U Turn (id., 1997)di Oliver Stone

Con U Turn Oliver Stone unisce due grandi miti del racconto statunitense: la provincia estrema come culla di minacce alla liberta individuale e il deserto come luogo-limite, confine quasi mistico in grado di mettere chiunque (specialmente chi non è abituato a viverlo) a contatto con se stesso e con le proprie contraddizioni (a tal punto è impossibile non ripensare a Valerio Mastandrea che quando il beduino gli dice "Attento! Tu nel deserto sei diverso!" gli risponde "Si ma che vor dì? Anche te se te metto sulla tangenziale sei diverso!").

Con un tono paradossale che incrocia le forzature estreme di montaggio di Assassini Nati e le idee scorsesiane di Fuori Orario, in U Turn tutto ha un senso preciso e cioè l'ossessione umana per la salvezza individuale, la deriva mentale che porta l'uomo ai bisogni naturali e alla salvezza personale. Un Detour portato (fin dalla prima inquadratura) alle estreme conseguenze.

Sovrapposizioni, inquadrature sghembe, punti di vista non ortodossi, superfici riflettenti inquadrate a dovere e molte altre trovate continue e spiazzanti utilizzate in maniera crescente creano quell'ambiente surreale che, con la complicità di una trama lineare ed ossessiva nel girare intorno all'impossibile fuga, danno l'idea del film non come consueto viaggio verso la risoluzione di un intreccio ma come tortura del protagonista.
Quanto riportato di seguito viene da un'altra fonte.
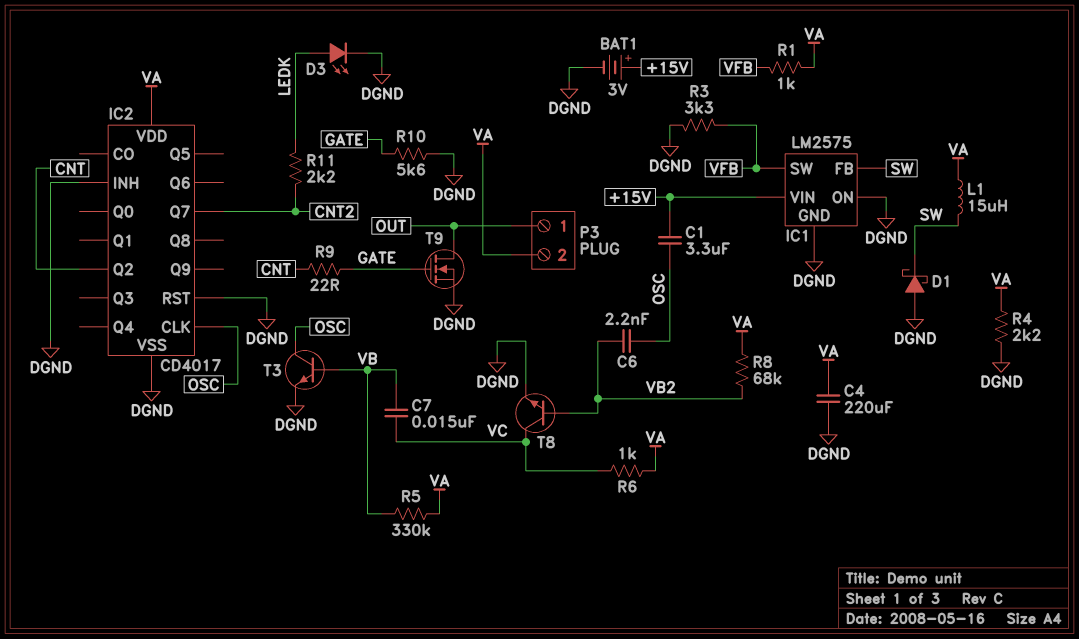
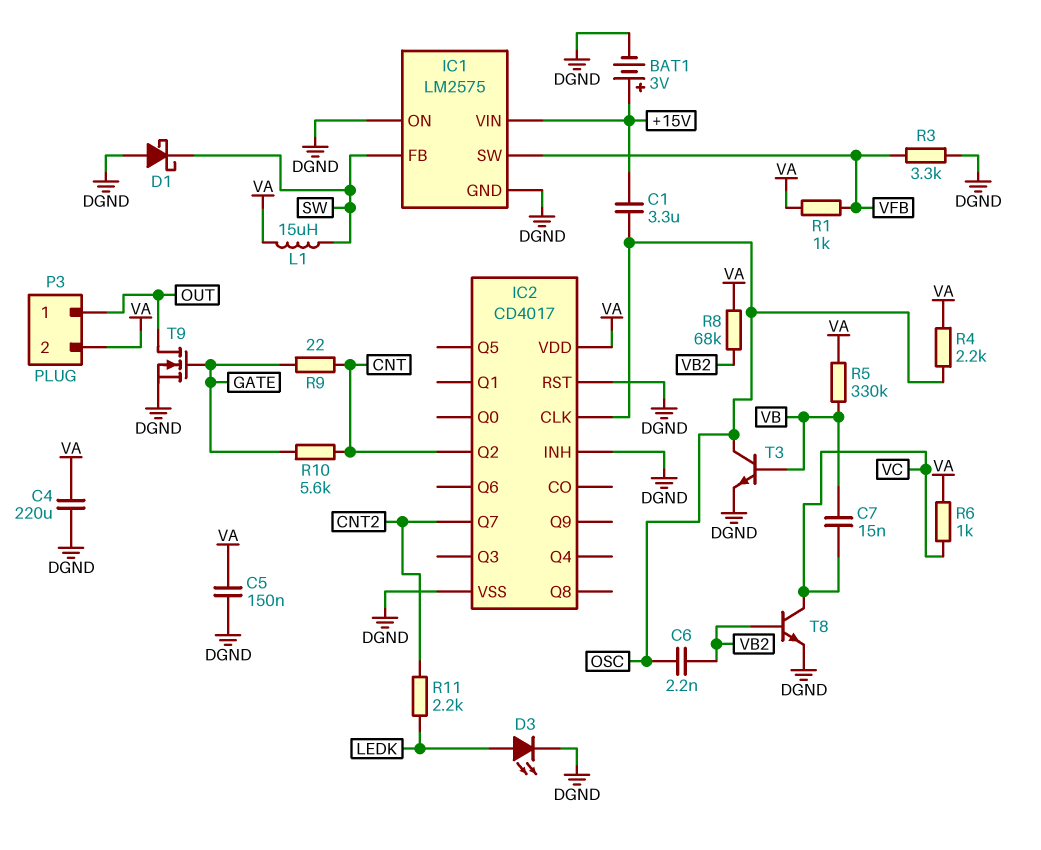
C5: none -> 150nF (DGND, VA)
R4: 2.2k (DGND, VA) -> 2.2k (OSC, VA)
R10: 5.6k (DGND, GATE) -> 5.6k (CNT, GATE)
Nulla che non si sia visto, tuttavia c'è un momento, alla fine, in cui Oliver Stone osa più che mai, abbandona tuto quello che ha fatto in precedenza (i rapporti falsi guidati dalle esigenze, gli svelamenti, le ossessioni...) per puntare in maniera palese e violenta a Duello Al Sole, cioè al modello di ossessione statunitense per amore e morte.
In un paese dove le armi e il loro padroneggiamento è all'ordine del giorno è così che si misura tale tensione: tra sassi, sole, sabbia, sangue e pallottole. Anche se non è un western.